Movies are the same way. Obi-Wan Kenobi facing off against Darth Vader in the original “Star Wars” movie. Or Indiana Jones getting ready to switch his bag of sand for the idol he is after in “Raiders of the Lost Ark.”

Harrison Ford and “Raiders of the Lost Ark” remains an all-time classic and fan-favorite film.

And the big screen now is a playground for Marvel and DC superheroes to write themselves as an even larger part of our family room, dining room table, and water cooler discussions. Movie characters, book characters, comic book characters, can become a part of our personal and cultural stories.

When we look around us at the world today, the figures in front of the cameras don’t always give us much to inspire us, to give us something or someone to pull for, or to aspire to. Often, the inspiring figures come from the sidelines, or neighborhoods, people doing great and inspiring, or simple things to make the world better. And it’s often those people, the most important people, who writers and artists look to inspire when they create pulp heroes, like Batman, Superman, Spider-Man, or Captain America. We see people stepping up, stepping into their destiny–who they are supposed to be, how they can make a difference.

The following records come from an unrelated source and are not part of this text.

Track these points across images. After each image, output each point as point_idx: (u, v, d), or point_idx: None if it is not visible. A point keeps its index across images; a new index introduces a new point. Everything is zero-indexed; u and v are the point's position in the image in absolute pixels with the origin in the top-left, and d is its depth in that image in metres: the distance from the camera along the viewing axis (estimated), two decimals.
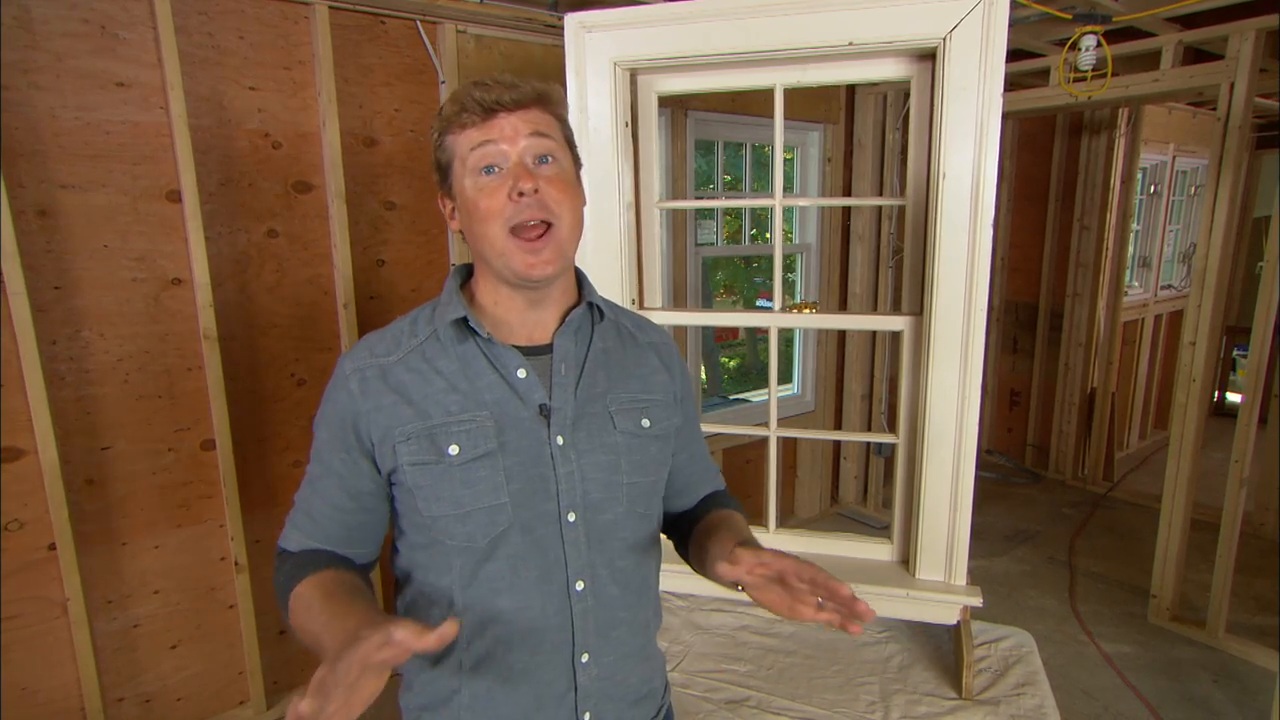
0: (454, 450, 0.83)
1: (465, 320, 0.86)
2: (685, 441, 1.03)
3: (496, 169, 0.82)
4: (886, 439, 1.52)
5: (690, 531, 1.01)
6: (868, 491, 3.90)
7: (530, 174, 0.81)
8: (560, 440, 0.86)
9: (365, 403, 0.84)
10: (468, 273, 0.93)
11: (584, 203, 0.88)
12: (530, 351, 0.88)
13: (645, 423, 0.93)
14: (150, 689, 2.04)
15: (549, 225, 0.82)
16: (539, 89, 0.83)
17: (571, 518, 0.86)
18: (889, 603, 1.45)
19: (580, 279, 0.95)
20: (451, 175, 0.85)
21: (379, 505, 0.89)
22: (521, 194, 0.80)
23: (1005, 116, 3.80)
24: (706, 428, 3.36)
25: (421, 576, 0.88)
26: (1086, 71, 2.62)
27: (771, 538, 1.59)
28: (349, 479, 0.87)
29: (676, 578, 1.62)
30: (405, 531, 0.89)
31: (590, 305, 0.92)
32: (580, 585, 0.87)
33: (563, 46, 1.43)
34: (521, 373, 0.86)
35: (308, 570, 0.85)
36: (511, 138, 0.81)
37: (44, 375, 1.75)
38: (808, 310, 1.77)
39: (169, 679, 2.07)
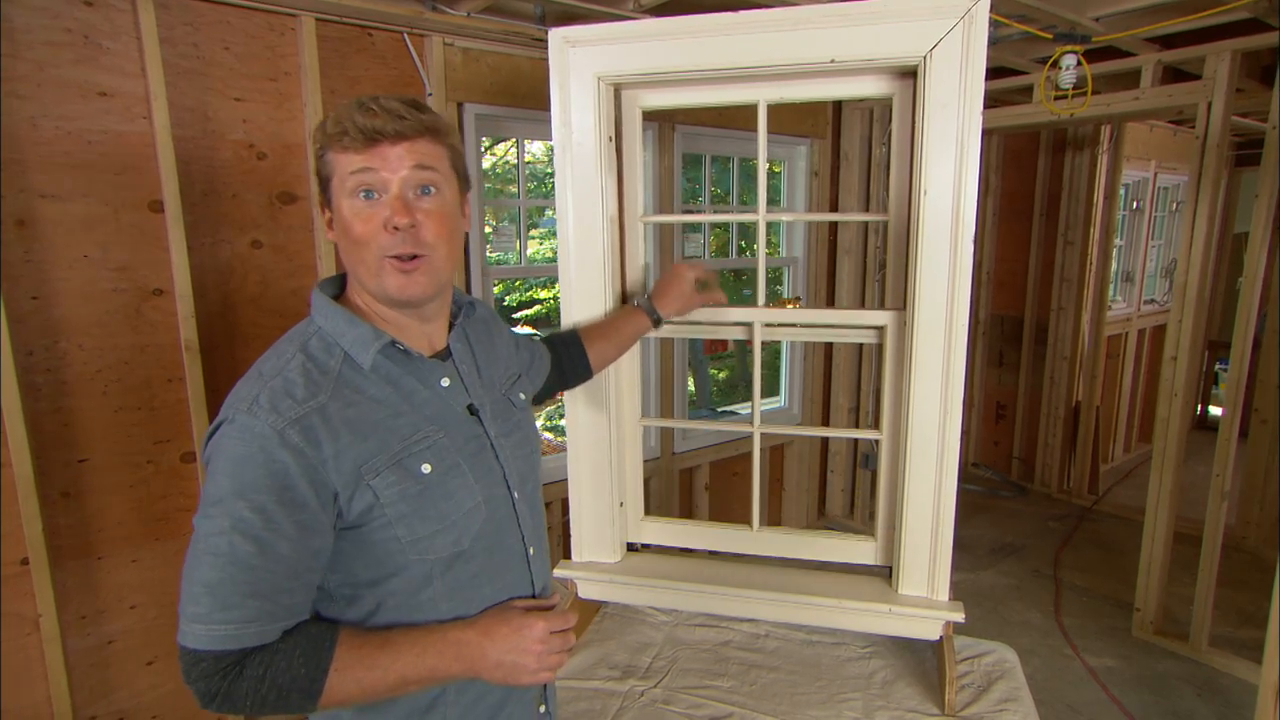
0: (427, 469, 0.85)
1: (393, 343, 0.86)
2: (541, 357, 1.26)
3: (376, 194, 0.82)
4: (870, 435, 1.53)
5: (576, 352, 1.36)
6: (854, 504, 3.91)
7: (408, 208, 0.82)
8: (494, 432, 0.95)
9: (317, 452, 0.77)
10: (336, 289, 0.92)
11: (467, 229, 0.93)
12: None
13: (522, 396, 1.07)
14: (124, 706, 2.00)
15: (422, 256, 0.84)
16: (425, 123, 0.83)
17: (516, 495, 0.96)
18: (872, 618, 1.45)
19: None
20: (330, 190, 0.84)
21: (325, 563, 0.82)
22: (397, 228, 0.81)
23: (990, 133, 3.83)
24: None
25: (393, 606, 0.85)
26: (1068, 89, 2.66)
27: (755, 535, 1.59)
28: (310, 537, 0.78)
29: (664, 593, 1.62)
30: (368, 573, 0.84)
31: (460, 307, 0.99)
32: (531, 550, 0.98)
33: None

Cultures are defined by their stories. Some of the most inspiring stories are those where the impossible becomes possible. Those are the stories that tell us to aim higher, dream bigger, and they tell us not to accept the way things are, if we see another way that they might be. Bruce Wayne didn’t want anyone else to experience what he did in losing his parents. So he became Batman.

If you want to read a great Batman story, writer Scott Snyder and artist Greg Capullo (art above is from their Batman run) have told one of the best. And that is just one iconic character among so many, and one telling of his story. Pop and pulp culture are full of stories, moments, events, and milestones worth exploring.

And that’s the adventure in front of us: to have fun exploring the world of pop and pulp culture and in doing so, maybe reveal a little bit more than what seemed to be there at first glance. And that’s what we hope to do with Pulp Revelators. Now, there is another story about the impossible becoming possible; a story meant to inspire, to make us wonder, to keep us both awestruck and grateful. But that’s a story for another post.

In the meantime, welcome to our story, to the beginning of our adventure: surveying the sensational.